The opinion of the court was delivered by: POLLACK
This is an application for an interim fee allowance to the Trustee and counsel for the Trustee serving in the liquidation of the broker-dealer business of Charisma Securities Corp. (Charisma) pursuant to the Securities Investor Protection Act of 1970, 15 U.S.C. §§ 78aaa-78 lll ("1970 Act"). The amount sought totals $8,075. The Trustee has devoted 35 hours to his activities and he values this time at not less than $100 per hour. His counsel have devoted 31 hours of a partner's time for which they request not less than $90 per hour and 115 hours of associates' time valued at not less than $45 per hour. These rates are said to be fair and reasonable under "present day economics in the practice of law in New York City."
For the reasons which follow, the applications are denied without prejudice to the right of the applicants to present requests for allowances of compensation upon the practical completion of the administration of the estate involved.
::::
DIRECTIVE A
In the court opinion on the Charisma fee application, what hourly rate does the Trustee place on his own time?
DIRECTIVE B
Proceed with the court opinion on the Charisma fee application, picking up after its final sentence.

DATA FOR ANALYSIS
::::
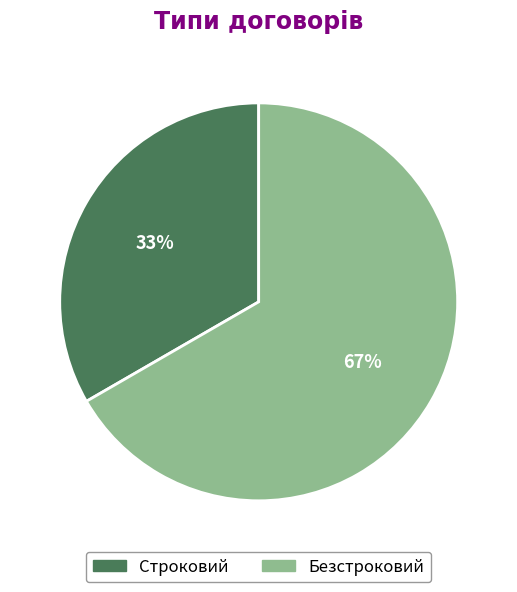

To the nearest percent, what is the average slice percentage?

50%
::::
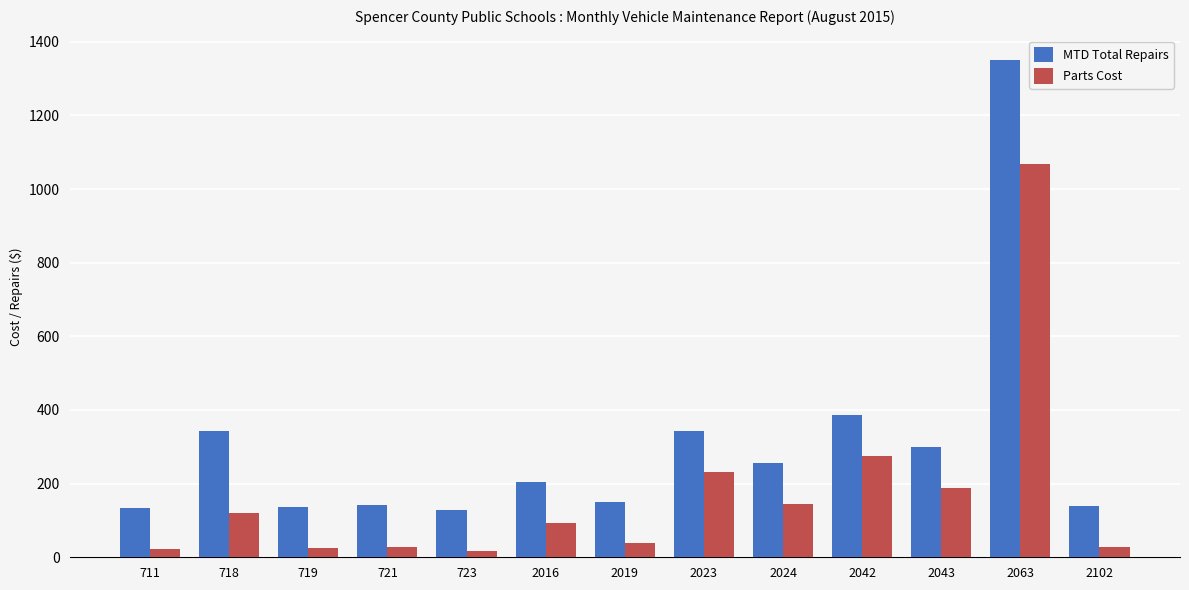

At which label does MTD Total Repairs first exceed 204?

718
::::
REPLY A
Not less than $100 per hour.

REPLY B
Upon the application of the Securities Investor Protection Corporation ("SIPC"), a non profit corporation created by the 1970 Act, this Court determined that the customers of Charisma were in need of the protection afforded by the 1970 Act and, on March 9, 1972, on the suggestion of SIPC, appointed Edward L. Gasperini, Esq., and Messrs. Gasperini, Koch and Savage, being persons specified by SIPC pursuant to § 5(b)(3) of the 1970 Act, 15 U.S.C. § 78eee(b)(3), as Trustee and attorneys for the Trustee, respectively. The SIPC application seeking their appointment stated that SIPC had been advised that the Trustee and his firm as counsel to the Trustee would make a joint fee request and that there would be participation within the firm in that fee -- a procedure SIPC considered appropriate.
On May 5, 1972, this Court found the Trustee to be qualified and disinterested and his appointment was confirmed without opposition.
Since his appointment the Trustee has filed three Interim Reports (April 11, 1972; June 14, 1972; October 31, 1972), the last of which was accompanied by the instant Interim Fee Application. The progress they show in the liquidation of Charisma is the following.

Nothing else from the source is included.